Crowd-funded Steampunk videos.  It was only a matter of time, actually.  I was aimed at this by the renowned Coffeem and even if you’re not into Steampunk, this little gem is worth watching anyway for the clockwork lady, who gives a brilliant performance, BTW.  The World of Steam is the name of the outfit. The people behind it have ties to the TV and motion picture world, — Buffy, Star Trek, Futurama, to drop but a few names — and the production values are very high.  I will be watching the website for future episodes.

Musical Monday

Terry Windling typically has a feature on her blog called Music on a Monday Morning.  This morning, she featured lullabies, including one by Clara Sanabras which was sung in Ladino, a language of the Sephardic Jews. That got me to thinking about the sound track from a film called The Governess a 1998 period piece staring Minnie Driver.  The film is a bit contrived, and has a very overwrought performance by an adolescent Jonathan Rhys-Meyers, but the soundtrack is simply gorgeous.  It was written by Edward Sheamur and features the voice of the inimitable and tragically short-lived Ofra Haza.  At one point the soundtrack features a Ladino love song sung by Haza (she learned it phonetically).


LA SERENA (The Mermaid)
(Lyrics of the track titled “The Veil”)

Si la mar era de leche
Yo m’aría un peshkador
Peshkaría mis dolores
Con palavrikas de amor.

(If the sea were of milk
I would become a fisherman
I would fish out my pain
With words of love.)

Dame la mano palomba
Para subir yo a tu nido
Maldichá ke durme sola
Vengo yo a durmir kontigo.

(Give me your hand, dove
So I may come to your nest
Wretched are you that sleeps alone!
I come to sleep with you.)

When I was researching the lyrics for the English translation, I discovered these are only two verses from a much longer song. Visit this link and listen to the whole song. Evidently, Edward Shearmur altered the tune to make it sound more “middle eastern” and exotic.  Fine with me.

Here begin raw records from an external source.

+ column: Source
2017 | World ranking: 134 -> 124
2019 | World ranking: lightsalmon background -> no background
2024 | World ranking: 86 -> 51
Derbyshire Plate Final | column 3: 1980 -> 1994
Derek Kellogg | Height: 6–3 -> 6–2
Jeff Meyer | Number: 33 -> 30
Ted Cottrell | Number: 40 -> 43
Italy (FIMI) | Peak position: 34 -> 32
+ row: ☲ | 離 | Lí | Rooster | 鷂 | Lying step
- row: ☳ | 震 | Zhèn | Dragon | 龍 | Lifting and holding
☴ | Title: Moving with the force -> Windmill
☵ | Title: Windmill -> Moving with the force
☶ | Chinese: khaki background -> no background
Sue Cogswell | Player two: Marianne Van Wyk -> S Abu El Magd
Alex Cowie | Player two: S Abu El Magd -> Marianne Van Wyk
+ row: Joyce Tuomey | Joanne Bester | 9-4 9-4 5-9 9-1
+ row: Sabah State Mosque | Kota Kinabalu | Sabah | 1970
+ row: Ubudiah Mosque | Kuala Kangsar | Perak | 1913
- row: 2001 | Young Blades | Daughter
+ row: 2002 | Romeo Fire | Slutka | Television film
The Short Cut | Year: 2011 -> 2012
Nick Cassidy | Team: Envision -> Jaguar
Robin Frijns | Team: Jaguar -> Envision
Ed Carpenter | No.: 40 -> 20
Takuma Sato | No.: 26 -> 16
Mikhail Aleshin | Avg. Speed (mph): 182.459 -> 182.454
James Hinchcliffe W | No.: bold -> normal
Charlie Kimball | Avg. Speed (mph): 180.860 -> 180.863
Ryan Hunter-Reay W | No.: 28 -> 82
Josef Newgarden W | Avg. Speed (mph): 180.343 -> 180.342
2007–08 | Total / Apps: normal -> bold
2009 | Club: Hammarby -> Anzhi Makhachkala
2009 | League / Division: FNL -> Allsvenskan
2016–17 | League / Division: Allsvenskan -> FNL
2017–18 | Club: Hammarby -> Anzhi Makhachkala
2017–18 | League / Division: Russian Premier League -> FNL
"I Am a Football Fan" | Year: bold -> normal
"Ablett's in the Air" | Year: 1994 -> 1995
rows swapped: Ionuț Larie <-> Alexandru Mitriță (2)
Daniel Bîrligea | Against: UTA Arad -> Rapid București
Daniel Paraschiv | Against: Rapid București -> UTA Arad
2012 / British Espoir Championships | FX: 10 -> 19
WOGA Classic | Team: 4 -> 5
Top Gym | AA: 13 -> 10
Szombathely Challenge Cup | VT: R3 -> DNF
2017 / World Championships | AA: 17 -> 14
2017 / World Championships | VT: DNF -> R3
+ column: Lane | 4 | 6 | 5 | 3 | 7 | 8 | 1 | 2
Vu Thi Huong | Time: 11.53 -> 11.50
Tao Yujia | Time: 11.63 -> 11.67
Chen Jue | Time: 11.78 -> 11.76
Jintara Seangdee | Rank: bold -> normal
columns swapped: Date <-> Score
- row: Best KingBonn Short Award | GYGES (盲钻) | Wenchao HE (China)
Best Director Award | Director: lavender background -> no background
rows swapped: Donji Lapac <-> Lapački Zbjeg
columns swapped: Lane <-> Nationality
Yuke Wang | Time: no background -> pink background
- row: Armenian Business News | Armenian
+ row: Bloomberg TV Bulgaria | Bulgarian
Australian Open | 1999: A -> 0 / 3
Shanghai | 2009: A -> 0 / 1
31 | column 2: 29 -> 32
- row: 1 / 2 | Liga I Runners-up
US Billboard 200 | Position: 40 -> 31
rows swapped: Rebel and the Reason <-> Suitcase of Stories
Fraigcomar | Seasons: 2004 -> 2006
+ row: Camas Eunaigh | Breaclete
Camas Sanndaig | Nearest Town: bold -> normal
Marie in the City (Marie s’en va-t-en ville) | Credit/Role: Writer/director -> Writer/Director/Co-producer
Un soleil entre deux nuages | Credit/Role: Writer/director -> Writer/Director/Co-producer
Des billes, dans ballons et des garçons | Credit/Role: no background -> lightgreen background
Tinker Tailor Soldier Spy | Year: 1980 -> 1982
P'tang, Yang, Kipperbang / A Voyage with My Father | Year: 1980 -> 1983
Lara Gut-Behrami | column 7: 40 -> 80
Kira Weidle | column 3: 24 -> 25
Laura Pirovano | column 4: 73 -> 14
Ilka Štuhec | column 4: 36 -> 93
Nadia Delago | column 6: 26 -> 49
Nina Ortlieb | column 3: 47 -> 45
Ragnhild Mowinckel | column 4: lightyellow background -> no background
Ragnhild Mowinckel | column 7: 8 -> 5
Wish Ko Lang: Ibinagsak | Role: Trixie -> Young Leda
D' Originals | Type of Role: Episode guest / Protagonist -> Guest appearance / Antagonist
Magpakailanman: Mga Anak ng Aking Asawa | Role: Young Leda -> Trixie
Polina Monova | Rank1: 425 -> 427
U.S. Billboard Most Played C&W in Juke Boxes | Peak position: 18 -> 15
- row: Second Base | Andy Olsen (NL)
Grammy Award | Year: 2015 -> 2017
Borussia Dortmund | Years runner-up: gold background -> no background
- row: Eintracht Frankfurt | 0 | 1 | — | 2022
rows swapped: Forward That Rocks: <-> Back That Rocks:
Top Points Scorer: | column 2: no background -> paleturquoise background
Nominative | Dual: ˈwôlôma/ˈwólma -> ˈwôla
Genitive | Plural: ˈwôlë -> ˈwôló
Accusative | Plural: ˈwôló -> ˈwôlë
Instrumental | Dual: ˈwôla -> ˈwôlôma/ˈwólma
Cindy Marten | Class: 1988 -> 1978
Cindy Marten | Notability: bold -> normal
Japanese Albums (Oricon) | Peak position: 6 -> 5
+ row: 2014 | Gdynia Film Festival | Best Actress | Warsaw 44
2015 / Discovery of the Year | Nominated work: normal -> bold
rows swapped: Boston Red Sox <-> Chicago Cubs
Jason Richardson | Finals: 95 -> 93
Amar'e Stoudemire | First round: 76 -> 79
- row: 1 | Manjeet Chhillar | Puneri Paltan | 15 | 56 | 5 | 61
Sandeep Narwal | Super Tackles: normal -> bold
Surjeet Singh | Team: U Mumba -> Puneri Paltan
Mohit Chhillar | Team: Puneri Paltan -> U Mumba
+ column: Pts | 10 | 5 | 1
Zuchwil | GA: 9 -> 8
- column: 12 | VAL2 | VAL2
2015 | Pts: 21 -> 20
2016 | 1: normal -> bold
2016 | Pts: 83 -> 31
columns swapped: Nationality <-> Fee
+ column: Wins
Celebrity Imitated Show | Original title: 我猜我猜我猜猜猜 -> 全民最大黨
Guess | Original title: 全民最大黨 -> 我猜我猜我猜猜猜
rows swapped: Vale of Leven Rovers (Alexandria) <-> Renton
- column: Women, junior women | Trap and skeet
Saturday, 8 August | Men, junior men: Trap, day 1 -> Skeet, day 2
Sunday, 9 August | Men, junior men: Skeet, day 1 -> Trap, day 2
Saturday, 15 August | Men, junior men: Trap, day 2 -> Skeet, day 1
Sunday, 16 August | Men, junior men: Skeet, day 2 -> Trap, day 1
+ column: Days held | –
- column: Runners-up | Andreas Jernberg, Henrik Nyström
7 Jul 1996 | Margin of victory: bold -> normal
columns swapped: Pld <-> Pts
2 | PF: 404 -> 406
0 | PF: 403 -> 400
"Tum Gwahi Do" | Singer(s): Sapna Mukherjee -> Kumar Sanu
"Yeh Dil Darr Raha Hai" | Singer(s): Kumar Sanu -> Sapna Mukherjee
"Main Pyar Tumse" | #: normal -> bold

The other song Haza sings on the soundtrack is this one:

ADIO, QUERIDA

Tu madre cuando te parió
y te quitó al mundo,
corazón ella no te dió
para amar Segundo;
corazón ella no te dió
para amar Segundo.

Adio, adio querida,
no quiero la vida,
me la marcastes tú.

Ya búscate otro amor,
axarba otras puertas,
espera otro ardor,
que para mí sos muerta;
espera otro ardor,
que para mí sos muerta.

(English translation
When your mother delivered you
and brought you to the world
she did not give you a heart
to love another

Goodbye,
goodbye, beloved,
I don’t want to live
You made my life miserable.

I’ll go look for another love,
Open other doors
Hope for another love,
Because for me you are dead.)

I liked the film, but it retains a place in my heart because it introduced me to the music and the voice of Ofra Haza.